Only the lines from the top of the records below through the line containing "new york fashion week" should be printed, exactly and without pictures.

START Records for this task

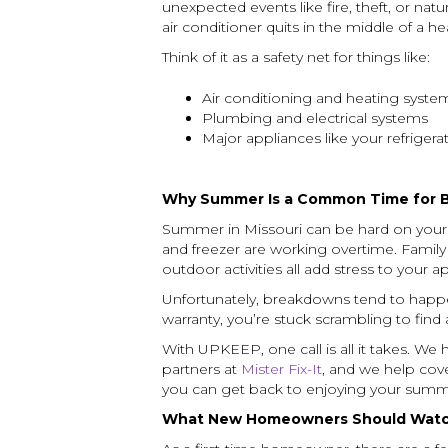
unexpected events like fire, theft, or nat
air conditioner quits in the middle of a 
Think of it as a safety net for things like:
Air conditioning and heating syste
Plumbing and electrical systems
Major appliances like your refriger
Why Summer Is a Common Time for 
Summer in Missouri can be hard on your 
and freezer are working overtime. Family
outdoor activities all add stress to your 
Unfortunately, breakdowns tend to happ
warranty, you’re stuck scrambling to find a
With UPKEEP, one call is all it takes. We
partners at
Mister Fix-It
, and we help cov
you can get back to enjoying your summ
What New Homeowners Should Watc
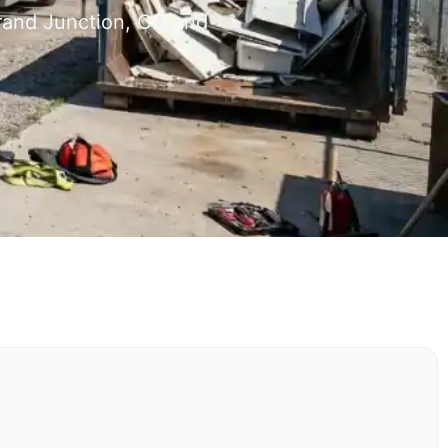
Grand Junction, CO and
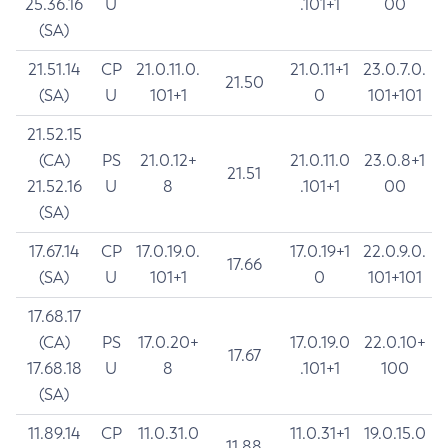
25.36.16
U
.101+1
00
(SA)
21.51.14
CP
21.0.11.0.
21.0.11+1
23.0.7.0.
21.50
(SA)
U
101+1
0
101+101
21.52.15
(CA)
PS
21.0.12+
21.0.11.0
23.0.8+1
21.51
21.52.16
U
8
.101+1
00
(SA)
17.67.14
CP
17.0.19.0.
17.0.19+1
22.0.9.0.
17.66
(SA)
U
101+1
0
101+101
17.68.17
(CA)
PS
17.0.20+
17.0.19.0
22.0.10+
17.67
17.68.18
U
8
.101+1
100
(SA)
11.89.14
CP
11.0.31.0
11.0.31+1
19.0.15.0
11.88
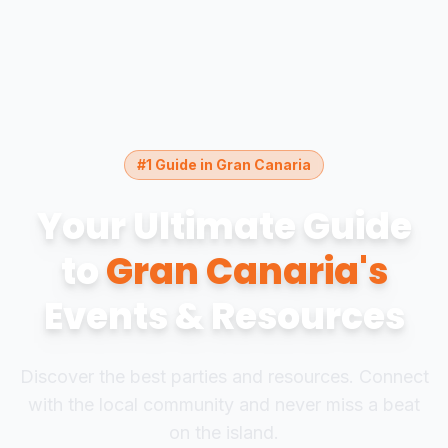
#1 Guide in Gran Canaria
Your Ultimate Guide
to
Gran Canaria's
Events & Resources
Discover the best parties and resources. Connect
with the local community and never miss a beat
on the island.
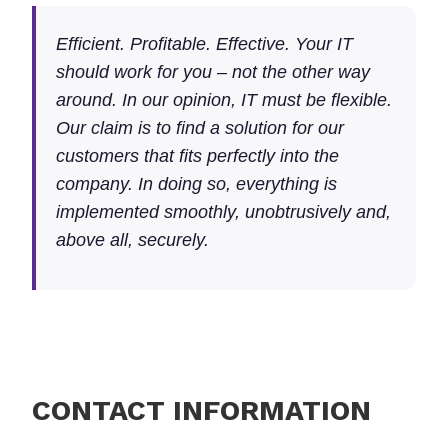
Efficient. Profitable. Effective. Your IT
should work for you – not the other way
around. In our opinion, IT must be flexible.
Our claim is to find a solution for our
customers that fits perfectly into the
company. In doing so, everything is
implemented smoothly, unobtrusively and,
above all, securely.
CONTACT INFORMATION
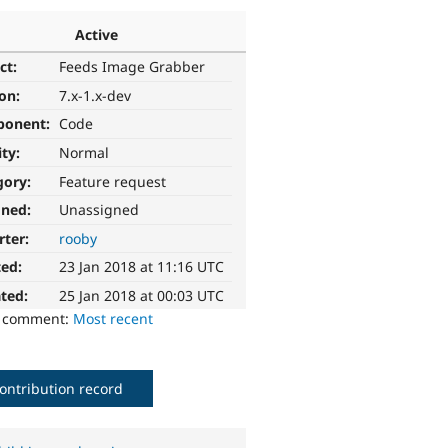
Active
ct:
Feeds Image Grabber
ion:
7.x-1.x-dev
ponent:
Code
ity:
Normal
gory:
Feature request
gned:
Unassigned
rter:
rooby
ted:
23 Jan 2018 at 11:16 UTC
ted:
25 Jan 2018 at 00:03 UTC
o comment:
Most recent
ontribution record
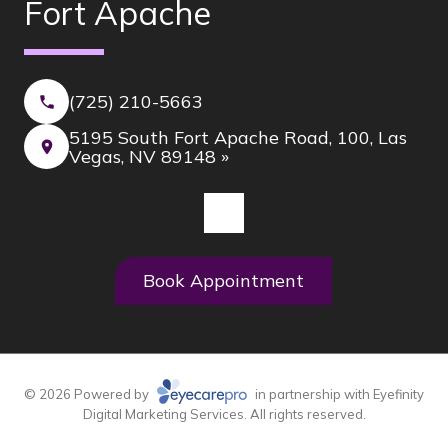
Fort Apache
(725) 210-5663
5195 South Fort Apache Road, 100, Las
Vegas, NV 89148 »
Book Appointment
© 2026 Powered by
in partnership with
Eyefinity
Digital Marketing Services. All rights reserved.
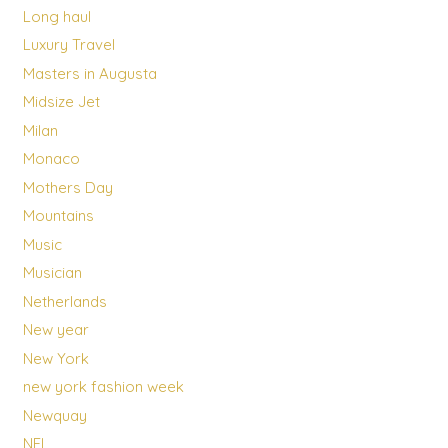
Long haul
Luxury Travel
Masters in Augusta
Midsize Jet
Milan
Monaco
Mothers Day
Mountains
Music
Musician
Netherlands
New year
New York
new york fashion week
Newquay
NFL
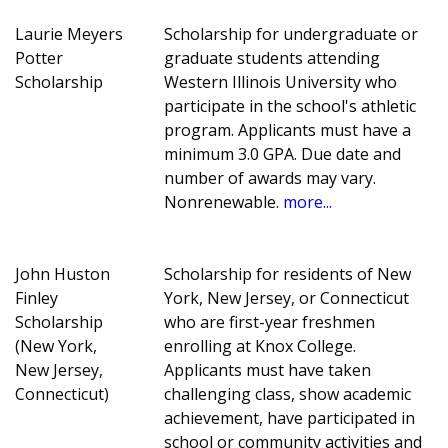
Laurie Meyers
Scholarship for undergraduate or
Potter
graduate students attending
Scholarship
Western Illinois University who
participate in the school's athletic
program. Applicants must have a
minimum 3.0 GPA. Due date and
number of awards may vary.
Nonrenewable.
more...
John Huston
Scholarship for residents of New
Finley
York, New Jersey, or Connecticut
Scholarship
who are first-year freshmen
(New York,
enrolling at Knox College.
New Jersey,
Applicants must have taken
Connecticut)
challenging class, show academic
achievement, have participated in
school or community activities and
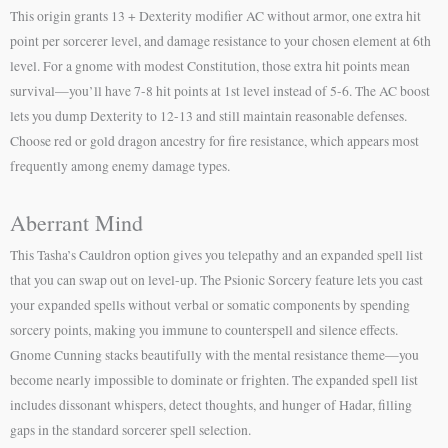
This origin grants 13 + Dexterity modifier AC without armor, one extra hit
point per sorcerer level, and damage resistance to your chosen element at 6th
level. For a gnome with modest Constitution, those extra hit points mean
survival—you’ll have 7-8 hit points at 1st level instead of 5-6. The AC boost
lets you dump Dexterity to 12-13 and still maintain reasonable defenses.
Choose red or gold dragon ancestry for fire resistance, which appears most
frequently among enemy damage types.
Aberrant Mind
This Tasha’s Cauldron option gives you telepathy and an expanded spell list
that you can swap out on level-up. The Psionic Sorcery feature lets you cast
your expanded spells without verbal or somatic components by spending
sorcery points, making you immune to counterspell and silence effects.
Gnome Cunning stacks beautifully with the mental resistance theme—you
become nearly impossible to dominate or frighten. The expanded spell list
includes dissonant whispers, detect thoughts, and hunger of Hadar, filling
gaps in the standard sorcerer spell selection.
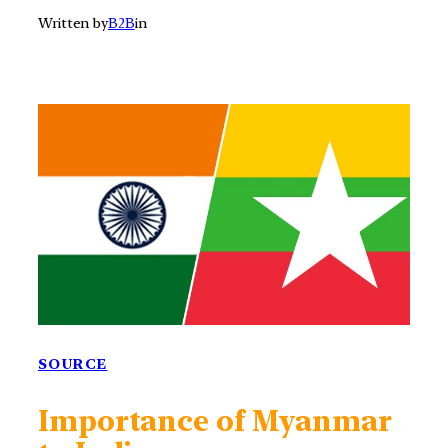
Written by
B2B
in
SOURCE
Importance of Myanmar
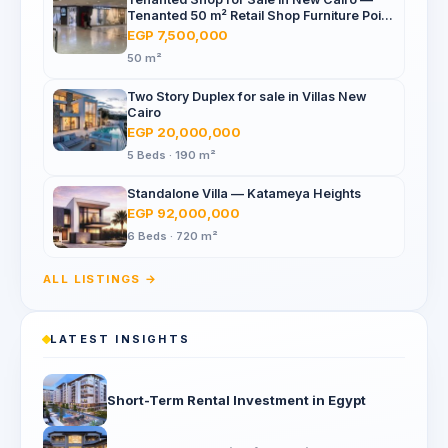
Tenanted 50 m² Retail Shop Furniture Point
Mall, North 90th St
EGP 7,500,000
50 m²
Two Story Duplex for sale in Villas New
Cairo
EGP 20,000,000
5 Beds · 190 m²
Standalone Villa — Katameya Heights
EGP 92,000,000
6 Beds · 720 m²
ALL LISTINGS →
LATEST INSIGHTS
Short-Term Rental Investment in Egypt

END Records for this task

— Result of the exercise —
unexpected events like fire, theft, or nat
air conditioner quits in the middle of a 
Think of it as a safety net for things like:
Air conditioning and heating syste
Plumbing and electrical systems
Major appliances like your refriger
Why Summer Is a Common Time for 
Summer in Missouri can be hard on your 
and freezer are working overtime. Family
outdoor activities all add stress to your 
Unfortunately, breakdowns tend to happ
warranty, you’re stuck scrambling to find a
With UPKEEP, one call is all it takes. We
partners at
Mister Fix-It
, and we help cov
you can get back to enjoying your summ
What New Homeowners Should Watc
Grand Junction, CO and
25.36.16
U
.101+1
00
(SA)
21.51.14
CP
21.0.11.0.
21.0.11+1
23.0.7.0.
21.50
(SA)
U
101+1
0
101+101
21.52.15
(CA)
PS
21.0.12+
21.0.11.0
23.0.8+1
21.51
21.52.16
U
8
.101+1
00
(SA)
17.67.14
CP
17.0.19.0.
17.0.19+1
22.0.9.0.
17.66
(SA)
U
101+1
0
101+101
17.68.17
(CA)
PS
17.0.20+
17.0.19.0
22.0.10+
17.67
17.68.18
U
8
.101+1
100
(SA)
11.89.14
CP
11.0.31.0
11.0.31+1
19.0.15.0
11.88
#1 Guide in Gran Canaria
Your Ultimate Guide
to
Gran Canaria's
Events & Resources
Discover the best parties and resources. Connect
with the local community and never miss a beat
on the island.
Efficient. Profitable. Effective. Your IT
should work for you – not the other way
around. In our opinion, IT must be flexible.
Our claim is to find a solution for our
customers that fits perfectly into the
company. In doing so, everything is
implemented smoothly, unobtrusively and,
above all, securely.
CONTACT INFORMATION
Active
ct:
Feeds Image Grabber
ion:
7.x-1.x-dev
ponent:
Code
ity:
Normal
gory:
Feature request
gned:
Unassigned
rter:
rooby
ted:
23 Jan 2018 at 11:16 UTC
ted:
25 Jan 2018 at 00:03 UTC
o comment:
Most recent
ontribution record
Fort Apache
(725) 210-5663
5195 South Fort Apache Road, 100, Las
Vegas, NV 89148 »
Book Appointment
© 2026 Powered by
in partnership with
Eyefinity
Digital Marketing Services. All rights reserved.
Long haul
Luxury Travel
Masters in Augusta
Midsize Jet
Milan
Monaco
Mothers Day
Mountains
Music
Musician
Netherlands
New year
New York
new york fashion week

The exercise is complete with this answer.